▶ _PROBLEM DESCRIPTION_: Search each line below for "кризиса", then return the lines where it appears.

▶ _STUDY MATERIAL_:

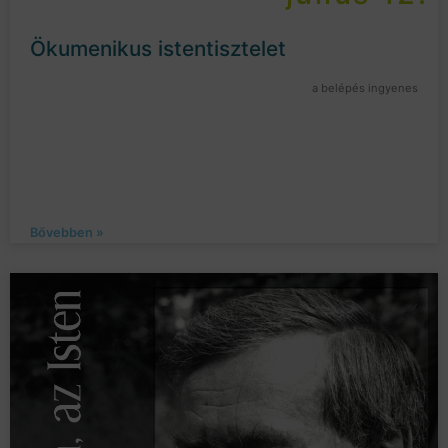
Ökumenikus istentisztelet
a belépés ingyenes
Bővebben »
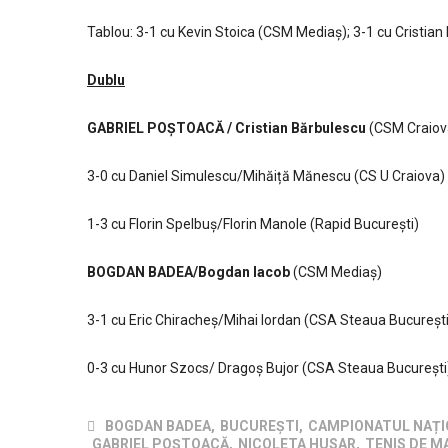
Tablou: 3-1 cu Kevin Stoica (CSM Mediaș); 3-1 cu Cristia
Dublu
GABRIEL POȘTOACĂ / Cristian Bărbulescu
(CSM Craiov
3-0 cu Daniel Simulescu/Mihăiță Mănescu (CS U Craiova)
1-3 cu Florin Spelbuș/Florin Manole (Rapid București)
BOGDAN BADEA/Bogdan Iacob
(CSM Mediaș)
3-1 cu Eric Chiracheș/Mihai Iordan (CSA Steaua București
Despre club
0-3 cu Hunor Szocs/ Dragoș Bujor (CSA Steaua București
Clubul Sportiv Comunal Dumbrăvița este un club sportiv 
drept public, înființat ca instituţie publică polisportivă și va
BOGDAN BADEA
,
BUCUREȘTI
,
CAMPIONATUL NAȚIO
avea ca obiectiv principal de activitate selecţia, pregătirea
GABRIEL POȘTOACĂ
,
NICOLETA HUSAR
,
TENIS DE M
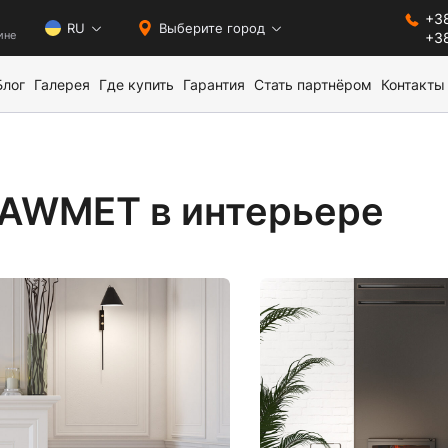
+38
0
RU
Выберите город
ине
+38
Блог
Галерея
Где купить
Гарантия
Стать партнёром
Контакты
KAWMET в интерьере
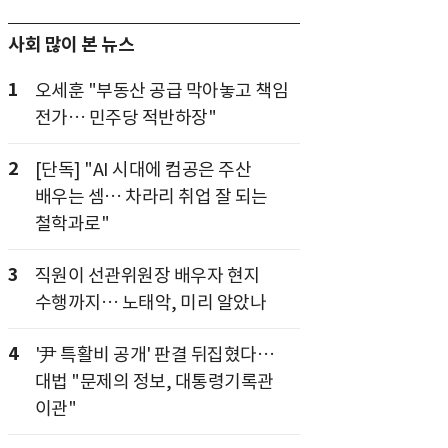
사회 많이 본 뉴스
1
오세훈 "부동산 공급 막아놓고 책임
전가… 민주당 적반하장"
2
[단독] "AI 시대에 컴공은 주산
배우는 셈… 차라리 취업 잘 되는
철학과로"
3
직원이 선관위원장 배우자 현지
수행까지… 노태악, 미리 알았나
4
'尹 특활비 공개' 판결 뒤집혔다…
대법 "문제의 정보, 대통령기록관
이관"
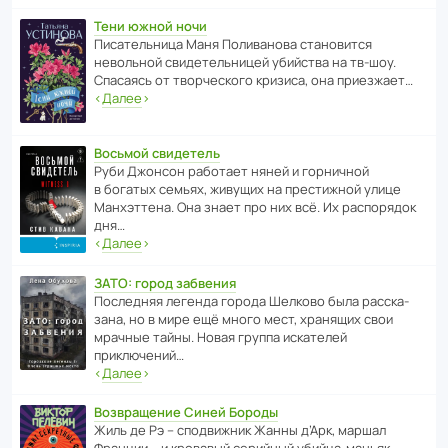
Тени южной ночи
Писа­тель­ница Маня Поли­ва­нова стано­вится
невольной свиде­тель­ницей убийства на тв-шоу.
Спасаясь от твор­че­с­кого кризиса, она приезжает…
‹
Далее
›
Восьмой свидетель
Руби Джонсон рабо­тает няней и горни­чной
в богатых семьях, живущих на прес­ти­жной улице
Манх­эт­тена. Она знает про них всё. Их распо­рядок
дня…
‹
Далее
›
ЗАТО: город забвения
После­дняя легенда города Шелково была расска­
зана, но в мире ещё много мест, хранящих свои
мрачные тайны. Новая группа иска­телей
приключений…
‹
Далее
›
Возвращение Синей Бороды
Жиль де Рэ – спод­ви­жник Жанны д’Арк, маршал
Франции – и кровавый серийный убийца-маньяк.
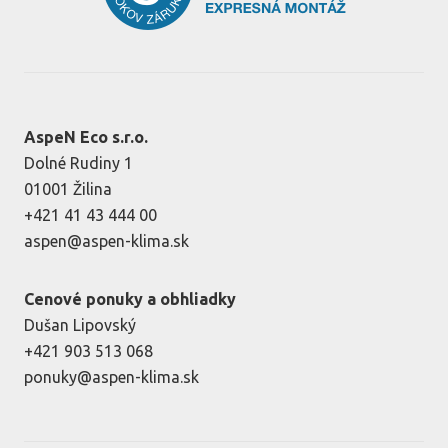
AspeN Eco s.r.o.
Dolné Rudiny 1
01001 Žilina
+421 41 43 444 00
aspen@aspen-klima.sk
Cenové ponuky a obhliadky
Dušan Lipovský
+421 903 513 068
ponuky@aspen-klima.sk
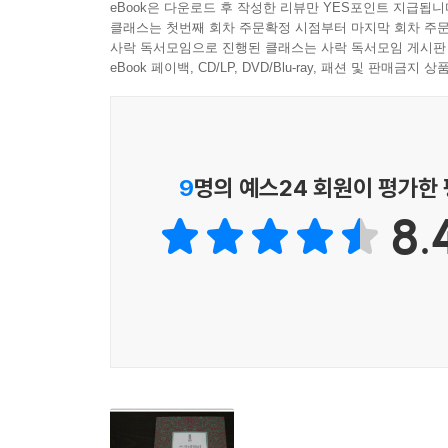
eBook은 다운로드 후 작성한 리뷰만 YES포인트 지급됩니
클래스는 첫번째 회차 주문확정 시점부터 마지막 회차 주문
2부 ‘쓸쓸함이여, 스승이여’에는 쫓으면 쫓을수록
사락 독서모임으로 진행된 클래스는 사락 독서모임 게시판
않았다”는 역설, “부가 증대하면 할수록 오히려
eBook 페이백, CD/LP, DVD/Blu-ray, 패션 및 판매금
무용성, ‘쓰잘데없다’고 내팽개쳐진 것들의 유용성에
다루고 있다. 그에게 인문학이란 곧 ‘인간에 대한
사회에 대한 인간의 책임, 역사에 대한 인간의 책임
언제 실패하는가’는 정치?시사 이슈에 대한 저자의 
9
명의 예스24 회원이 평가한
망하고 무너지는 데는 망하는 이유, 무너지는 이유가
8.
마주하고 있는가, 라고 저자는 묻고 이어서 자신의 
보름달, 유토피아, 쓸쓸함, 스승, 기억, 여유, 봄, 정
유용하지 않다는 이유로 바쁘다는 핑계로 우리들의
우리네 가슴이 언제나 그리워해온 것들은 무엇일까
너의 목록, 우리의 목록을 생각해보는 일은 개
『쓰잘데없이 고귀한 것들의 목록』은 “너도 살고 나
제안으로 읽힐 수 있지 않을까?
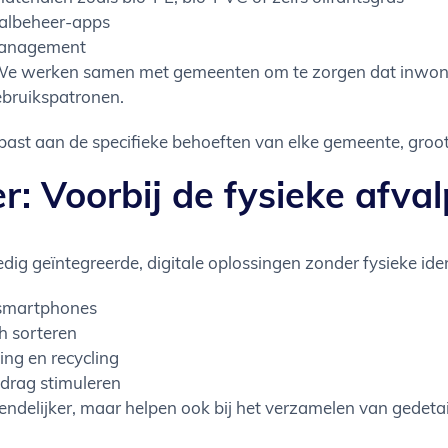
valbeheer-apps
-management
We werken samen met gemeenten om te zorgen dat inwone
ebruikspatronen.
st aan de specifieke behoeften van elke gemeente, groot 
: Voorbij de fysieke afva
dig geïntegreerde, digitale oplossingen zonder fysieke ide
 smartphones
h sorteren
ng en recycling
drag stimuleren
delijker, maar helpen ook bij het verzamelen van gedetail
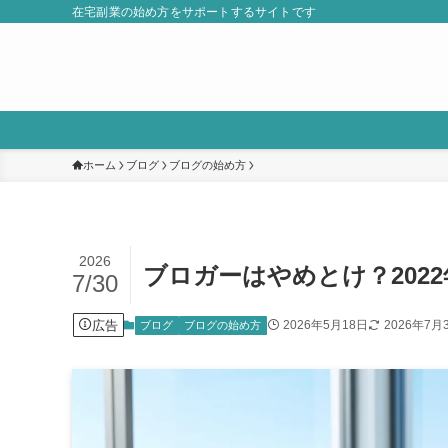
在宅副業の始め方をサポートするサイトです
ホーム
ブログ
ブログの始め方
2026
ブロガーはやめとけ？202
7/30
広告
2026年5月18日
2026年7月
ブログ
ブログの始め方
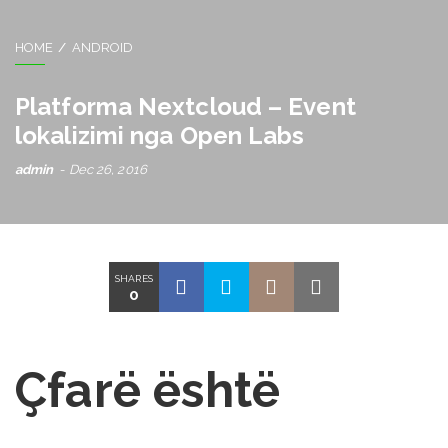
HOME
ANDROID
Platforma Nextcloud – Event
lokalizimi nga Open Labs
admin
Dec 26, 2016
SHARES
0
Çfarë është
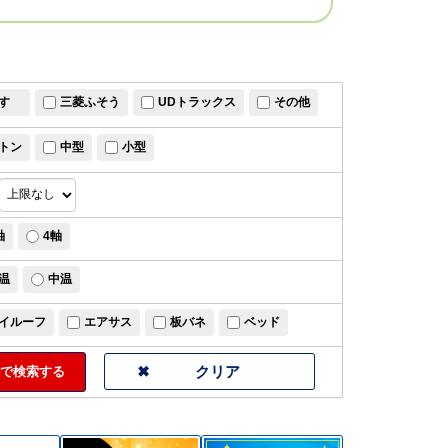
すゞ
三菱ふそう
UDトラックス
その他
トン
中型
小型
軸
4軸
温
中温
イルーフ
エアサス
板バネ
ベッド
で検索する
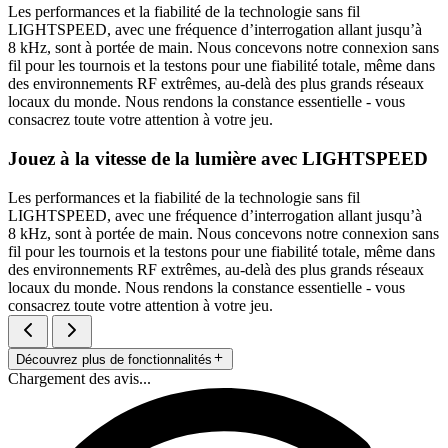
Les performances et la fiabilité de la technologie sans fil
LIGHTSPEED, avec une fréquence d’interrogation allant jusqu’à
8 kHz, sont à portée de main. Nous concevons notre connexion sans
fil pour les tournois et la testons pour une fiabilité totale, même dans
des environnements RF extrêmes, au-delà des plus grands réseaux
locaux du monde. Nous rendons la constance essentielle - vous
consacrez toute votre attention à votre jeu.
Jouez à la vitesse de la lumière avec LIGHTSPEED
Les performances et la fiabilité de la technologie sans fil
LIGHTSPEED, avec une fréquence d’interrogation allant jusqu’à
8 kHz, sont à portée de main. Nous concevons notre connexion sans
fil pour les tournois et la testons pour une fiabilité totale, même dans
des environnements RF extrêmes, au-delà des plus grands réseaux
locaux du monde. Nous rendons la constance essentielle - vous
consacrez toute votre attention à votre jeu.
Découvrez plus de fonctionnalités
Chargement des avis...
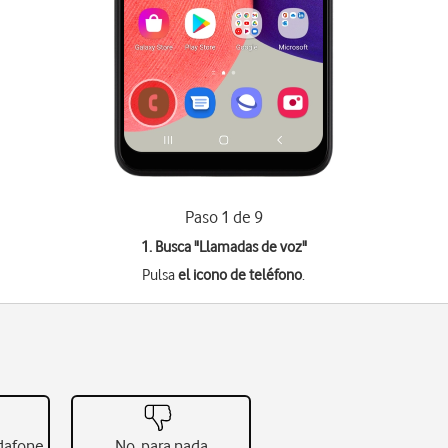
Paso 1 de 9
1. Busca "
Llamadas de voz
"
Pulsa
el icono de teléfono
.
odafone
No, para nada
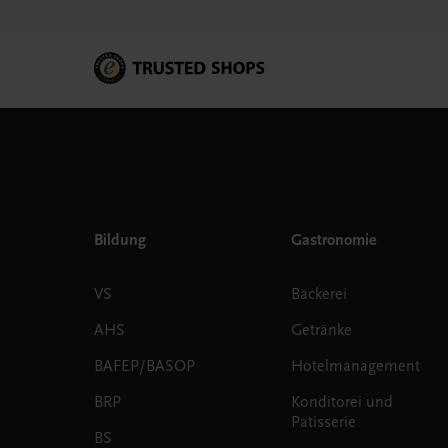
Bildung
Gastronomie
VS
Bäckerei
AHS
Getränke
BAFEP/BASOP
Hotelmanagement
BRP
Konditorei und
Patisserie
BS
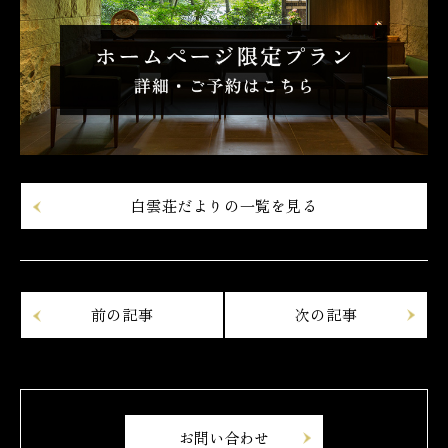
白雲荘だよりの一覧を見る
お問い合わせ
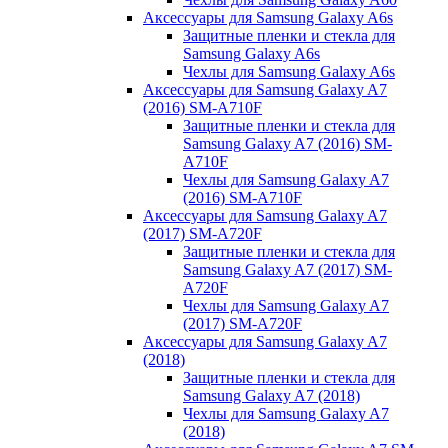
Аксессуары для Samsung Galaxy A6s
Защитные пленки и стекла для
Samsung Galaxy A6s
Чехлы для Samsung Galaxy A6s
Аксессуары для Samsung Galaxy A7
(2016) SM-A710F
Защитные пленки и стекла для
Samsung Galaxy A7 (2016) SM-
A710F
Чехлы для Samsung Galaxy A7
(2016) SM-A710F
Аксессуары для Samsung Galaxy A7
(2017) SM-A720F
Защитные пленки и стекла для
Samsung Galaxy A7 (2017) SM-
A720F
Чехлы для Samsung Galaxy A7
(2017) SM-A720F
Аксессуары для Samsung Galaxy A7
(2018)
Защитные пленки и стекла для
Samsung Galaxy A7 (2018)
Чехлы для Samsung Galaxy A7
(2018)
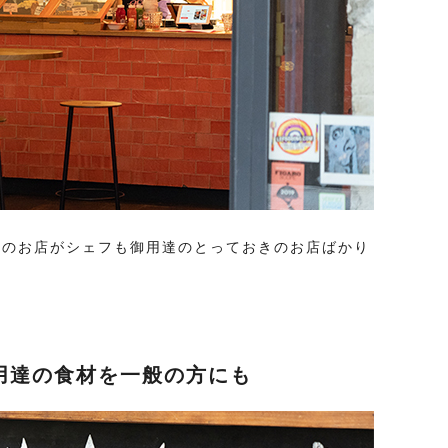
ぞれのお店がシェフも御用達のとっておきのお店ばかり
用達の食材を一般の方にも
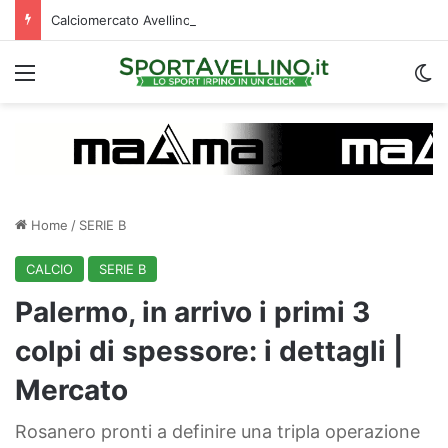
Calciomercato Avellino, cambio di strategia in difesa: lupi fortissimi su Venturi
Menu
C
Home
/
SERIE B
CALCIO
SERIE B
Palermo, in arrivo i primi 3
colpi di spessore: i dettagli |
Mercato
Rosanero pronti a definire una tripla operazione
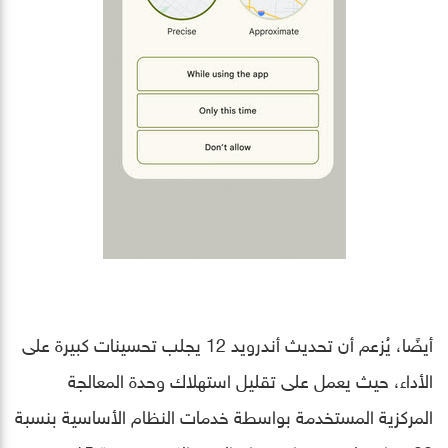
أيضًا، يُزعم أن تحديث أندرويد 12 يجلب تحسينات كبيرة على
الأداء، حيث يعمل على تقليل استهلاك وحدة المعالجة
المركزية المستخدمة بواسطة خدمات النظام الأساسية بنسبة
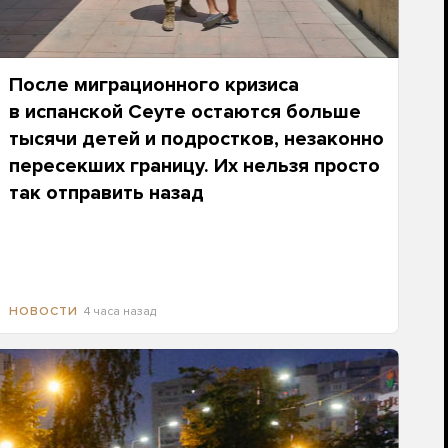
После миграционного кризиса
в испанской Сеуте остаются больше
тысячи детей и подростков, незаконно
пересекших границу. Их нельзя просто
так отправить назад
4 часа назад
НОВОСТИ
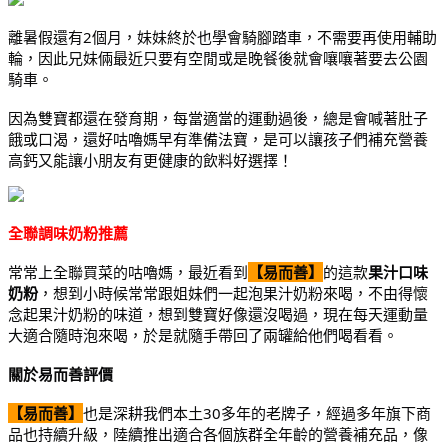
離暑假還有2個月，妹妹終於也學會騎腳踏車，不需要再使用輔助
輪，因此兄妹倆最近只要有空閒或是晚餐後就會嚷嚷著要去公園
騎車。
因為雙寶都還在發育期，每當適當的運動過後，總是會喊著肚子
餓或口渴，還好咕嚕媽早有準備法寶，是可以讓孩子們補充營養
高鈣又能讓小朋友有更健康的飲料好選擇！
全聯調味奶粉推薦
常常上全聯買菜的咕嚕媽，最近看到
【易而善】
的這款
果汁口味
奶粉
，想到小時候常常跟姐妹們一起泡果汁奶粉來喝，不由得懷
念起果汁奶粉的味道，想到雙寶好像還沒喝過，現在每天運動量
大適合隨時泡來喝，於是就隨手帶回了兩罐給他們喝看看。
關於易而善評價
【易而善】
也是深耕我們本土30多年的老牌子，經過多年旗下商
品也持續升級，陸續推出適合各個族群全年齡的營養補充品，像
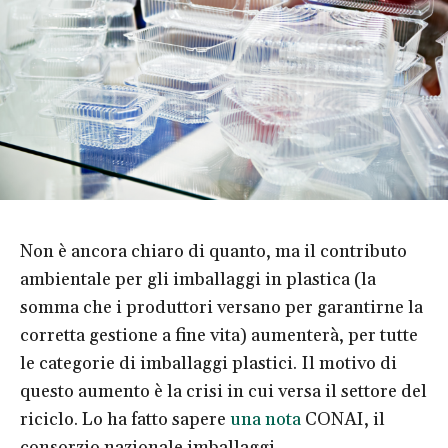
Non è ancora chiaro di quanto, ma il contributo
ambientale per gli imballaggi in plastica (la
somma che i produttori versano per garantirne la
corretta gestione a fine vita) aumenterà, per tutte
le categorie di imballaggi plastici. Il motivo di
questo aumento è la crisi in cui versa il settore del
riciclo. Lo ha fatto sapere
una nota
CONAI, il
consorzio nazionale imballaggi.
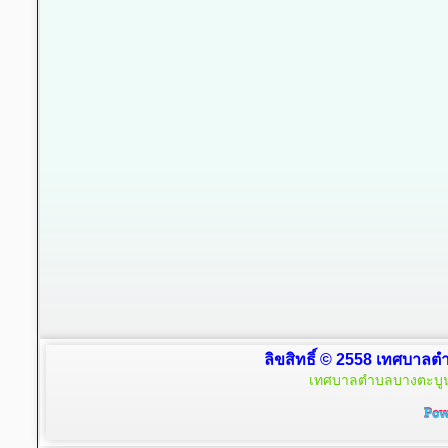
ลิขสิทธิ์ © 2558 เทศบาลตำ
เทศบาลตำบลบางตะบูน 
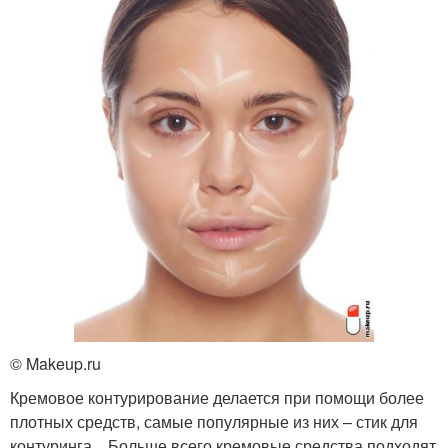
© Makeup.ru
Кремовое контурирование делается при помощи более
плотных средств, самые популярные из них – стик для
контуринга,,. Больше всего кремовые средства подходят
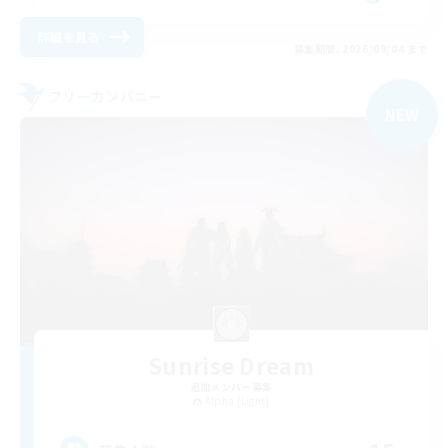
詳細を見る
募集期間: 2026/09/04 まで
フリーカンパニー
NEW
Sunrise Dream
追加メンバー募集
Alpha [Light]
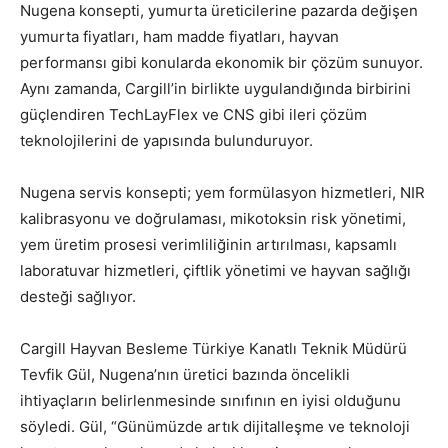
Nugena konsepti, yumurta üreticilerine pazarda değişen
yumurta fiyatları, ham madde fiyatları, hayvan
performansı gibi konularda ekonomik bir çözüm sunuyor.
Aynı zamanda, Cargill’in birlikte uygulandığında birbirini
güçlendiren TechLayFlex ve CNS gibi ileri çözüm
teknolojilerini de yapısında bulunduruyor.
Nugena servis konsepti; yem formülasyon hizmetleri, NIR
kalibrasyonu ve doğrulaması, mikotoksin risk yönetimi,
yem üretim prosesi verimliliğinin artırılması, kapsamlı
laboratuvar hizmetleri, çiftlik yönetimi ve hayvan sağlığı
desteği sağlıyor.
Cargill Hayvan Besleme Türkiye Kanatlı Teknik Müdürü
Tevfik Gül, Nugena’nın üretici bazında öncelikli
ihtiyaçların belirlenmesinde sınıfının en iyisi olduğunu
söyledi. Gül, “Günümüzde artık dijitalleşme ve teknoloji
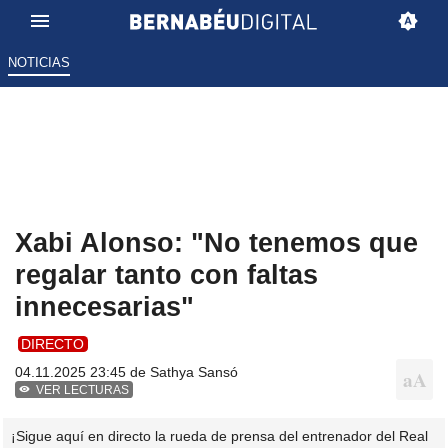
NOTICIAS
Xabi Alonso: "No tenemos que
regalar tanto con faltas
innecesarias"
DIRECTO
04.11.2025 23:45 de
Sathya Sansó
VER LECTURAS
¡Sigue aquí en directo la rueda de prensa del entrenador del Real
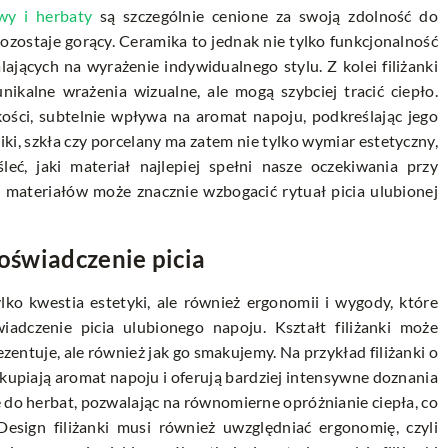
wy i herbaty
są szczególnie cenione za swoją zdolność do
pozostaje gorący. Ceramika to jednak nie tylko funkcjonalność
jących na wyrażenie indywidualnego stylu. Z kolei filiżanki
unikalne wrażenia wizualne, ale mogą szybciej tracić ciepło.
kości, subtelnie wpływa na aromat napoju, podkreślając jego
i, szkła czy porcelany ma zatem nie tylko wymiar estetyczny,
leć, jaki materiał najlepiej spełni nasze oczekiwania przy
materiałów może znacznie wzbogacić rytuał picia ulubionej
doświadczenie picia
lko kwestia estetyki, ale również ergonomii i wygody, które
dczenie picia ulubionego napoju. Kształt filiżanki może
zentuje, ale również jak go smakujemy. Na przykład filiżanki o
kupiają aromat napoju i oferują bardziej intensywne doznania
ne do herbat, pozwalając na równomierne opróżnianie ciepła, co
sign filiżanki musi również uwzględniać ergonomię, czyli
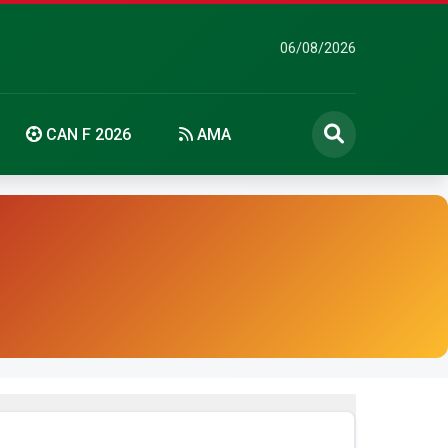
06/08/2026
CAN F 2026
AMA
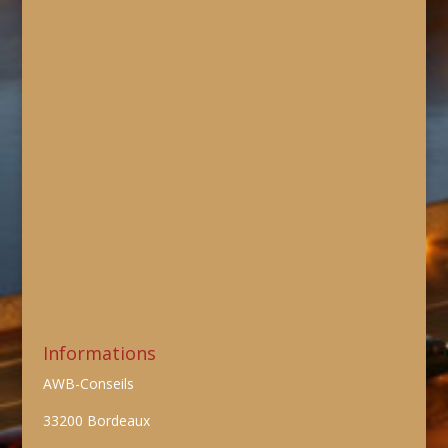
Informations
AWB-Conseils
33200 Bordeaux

▶ _THE COMPLETED TASK_:
Спасаясь от твор­че­с­кого кризиса, она приезжает…
После миграционного кризиса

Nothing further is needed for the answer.